If you are unable to do so, please be honest enough to admit that you have no source.

Thank you.

Anonymous said...

Challenging the media on the journalistic "integrity" of using a sexual slur to describe a political group seems to bring out the leftie crazies.

Anonymous said...

The only defense the media can use for continuing to use this term is the spurious and unsupported "they used it first". There is no other group in the country that would be referred to with a sexual slur and a chuckle than tax protesters.

When you read the term, you know you are reading a dedicated leftie. If the writer is a so called "journalist" you know he is a poser too.

Anonymous said...

The attitude of many in the media is that "you people" called yourselves tea bagger first.
There are several points.
1. The media should not think about some groups as you people.
2. They have no idea of who first used the term beyond what they read on their blogs.

Anonymous said...

Right wingers were sending tea bags to the White House with the "tea bag the White House" campaign way back in March.

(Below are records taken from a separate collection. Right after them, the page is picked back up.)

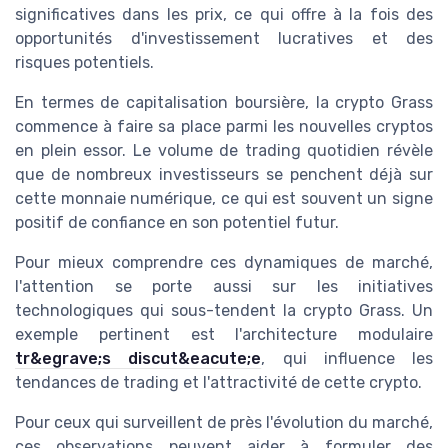
significatives dans les prix, ce qui offre à la fois des
opportunités d'investissement lucratives et des
risques potentiels.
En termes de capitalisation boursière, la crypto Grass
commence à faire sa place parmi les nouvelles cryptos
en plein essor. Le volume de trading quotidien révèle
que de nombreux investisseurs se penchent déjà sur
cette monnaie numérique, ce qui est souvent un signe
positif de confiance en son potentiel futur.
Pour mieux comprendre ces dynamiques de marché,
l'attention se porte aussi sur les initiatives
technologiques qui sous-tendent la crypto Grass. Un
exemple pertinent est l'architecture modulaire
tr&egrave;s discut&eacute;e
, qui influence les
tendances de trading et l'attractivité de cette crypto.
Pour ceux qui surveillent de près l'évolution du marché,
ces observations peuvent aider à formuler des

So, yes, it was the tea party people who started it.

Anonymous said...

2:05 Congrats for hitting bottom - you have to be pretty demented to use a sexual slur which you are familiar with to ridicule people who have no first hand experience with the practice.

Anonymous said...

So sending a tea bag to the white house makes it ok for the media to use a sexual slur to describe a group of people?
I am waiting for logic..any logic to defend the practice.
So far all we have is either weakness or foul.

TruthHurts001 said...

"Right wingers were sending tea bags to the White House with the "tea bag the White House" campaign way back in March."

Here are your exact words...

"The people who first attended the parties are the ones who called themselves "teabaggers.""

Once again...

Please site a legitimate source that quotes any tea party protesters referring to themselves as "teabaggers".

If you are unable to do so, please be honest enough to admit that you have no source.

Thank you.

TruthHurts001 said...

BTW, "teabagging" is practiced within the homosexual community.

The homosexual community is fundamentally liberal, and votes almost %100 democrat.

In other words, teabaggers are democrats.

Which raises the question...WHY are libs ridiculing the sexual activity of one of their most loyal voter constituencies?